La iglesia católica enseña que (1) el sacerdote, llamado Padre está puesto por Dios para instruir, (2) que uno debe confesar los pecados al mismo para ser absuelto;

(3) que solamente por medio de él y de la iglesia puede uno adquirir la salvación.

Dios enseña en su Palabra que: (1) no debemos llamar Padre a nadie en la tierra, porque él, Dios, es nuestro Padre, y es el Señor, Cristo, y que el Espíritu Santo nos enseña y nos guía a toda verdad (Mateo 28:9‐10; Juan 14:26; y 16:13; (2) que debemos confesar nuestros pecados al Señor, y que eso es lo que limpia de toda maldad (1 Juan 1:8‐10; Isaías 43:26); (3) que fuera de Cristo que murió en la cruz por los pecadores, no hay otro nombre dado por Dios a los hombres con que podamos ser salvos (Hechos 4:12 y 5:31, Hebreos 7:25).

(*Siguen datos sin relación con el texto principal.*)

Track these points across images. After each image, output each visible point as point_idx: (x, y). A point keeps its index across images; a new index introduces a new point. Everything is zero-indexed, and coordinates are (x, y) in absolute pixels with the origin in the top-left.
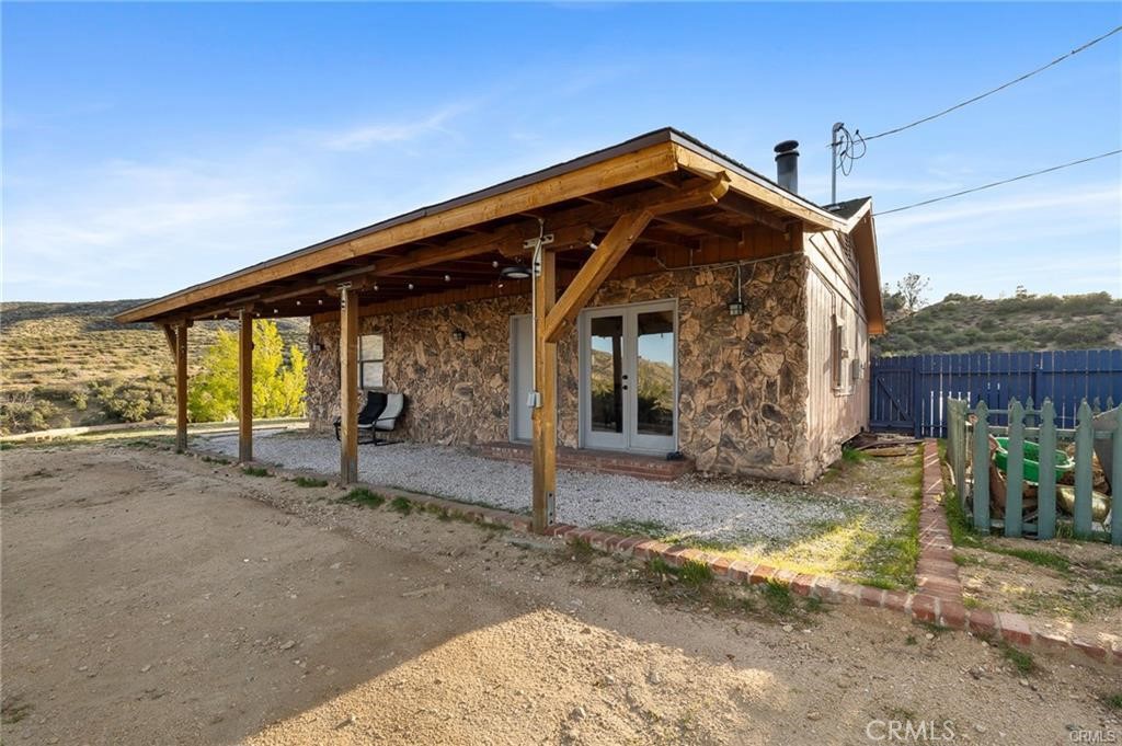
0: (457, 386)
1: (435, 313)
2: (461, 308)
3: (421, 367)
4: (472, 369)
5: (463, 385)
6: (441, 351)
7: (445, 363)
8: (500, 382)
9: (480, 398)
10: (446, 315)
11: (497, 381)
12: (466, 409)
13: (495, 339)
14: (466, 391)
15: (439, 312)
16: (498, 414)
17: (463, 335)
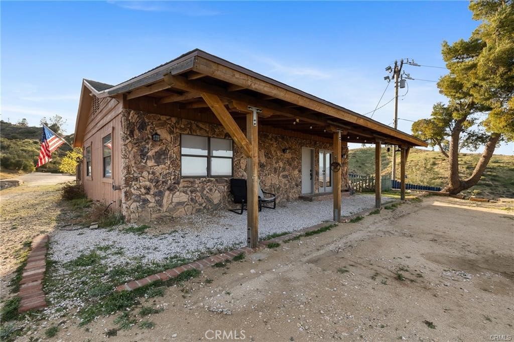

En consecuencia, como no podía seguir luchando contra Dios, contra su Palabra y contra mi conciencia, decidí ponerme en Sus manos y librarme de la iglesia de Roma. La Palabra de Cristo se cumplió más de una vez: „Y conoceréis la verdad, y la verdad os hará libres” (Juan 8:32). No hice otra cosa que cumplir una de las advertencias más solemnes con que termina la Biblia: „Salid de ella, pueblo mío, para que no seáis partícipes de sus pecados” (Apocalipsis 18:4).

Ahora, como el apóstol Pablo, predico el Evangelio: „Pero habiendo obtenido auxilio de Dios, persevero hasta el día de hoy, dando testimonio a pequeños y a grandes, . . . para anunciar la luz al pueblo y a los gentiles” (Hechos 26:22‐23).

José Manuel de León fue compañero de José Borrás cuando ambos estaban estudiando para el sacerdocio. Después que los dos se convirtieron a la fe bíblica, se reunieron en Madrid para comparar experiencias.